Set down the data below exactly; pictures stay out.

Home interior image sequences –
=== Section Start ===
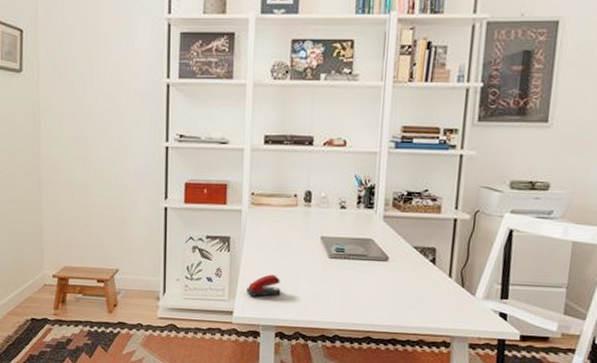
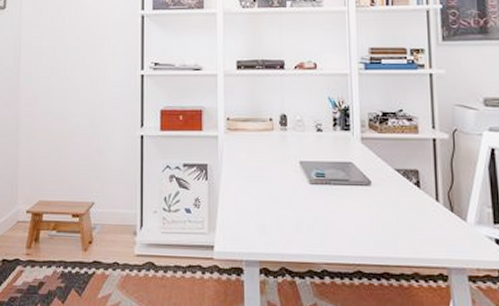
stapler: present [247,274,281,297] -> none [227,203,263,228]

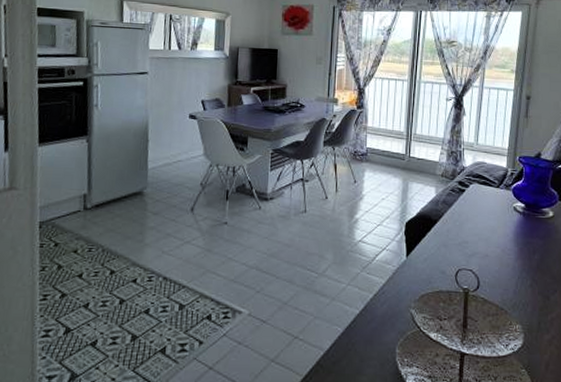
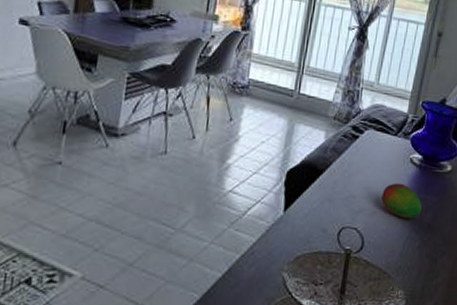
fruit: none [491,229,529,260] -> present [381,183,422,219]

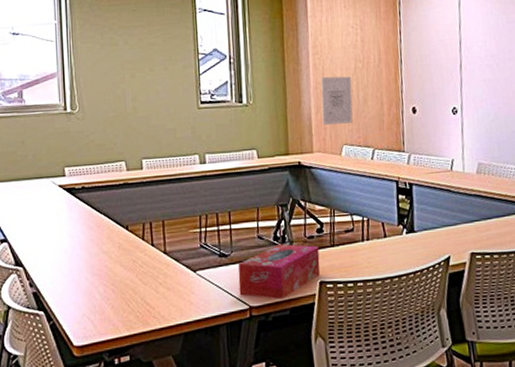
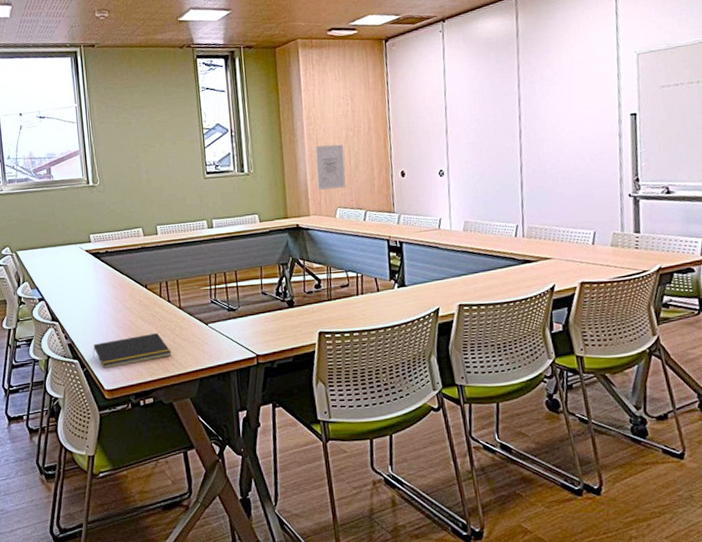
notepad: none [62,281,153,322] -> present [93,333,172,369]
tissue box: present [238,243,320,300] -> none [245,298,319,348]

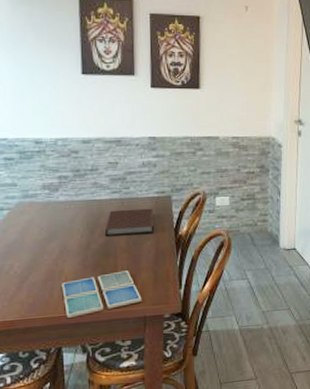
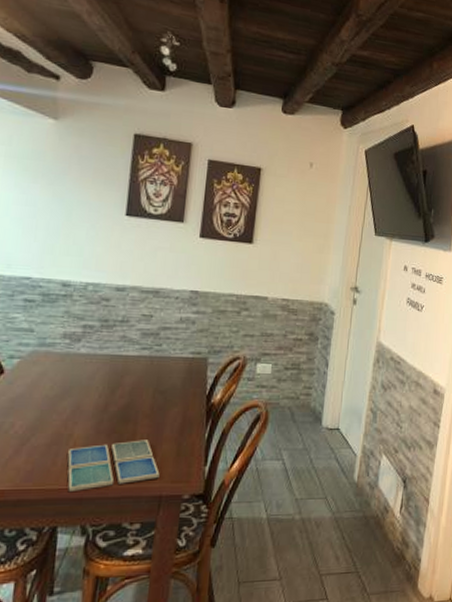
notebook: present [105,208,154,237] -> none [128,368,186,400]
=== Section End ===
Task answer –
stapler: present [247,274,281,297] -> none [227,203,263,228]

fruit: none [491,229,529,260] -> present [381,183,422,219]

notepad: none [62,281,153,322] -> present [93,333,172,369]
tissue box: present [238,243,320,300] -> none [245,298,319,348]

notebook: present [105,208,154,237] -> none [128,368,186,400]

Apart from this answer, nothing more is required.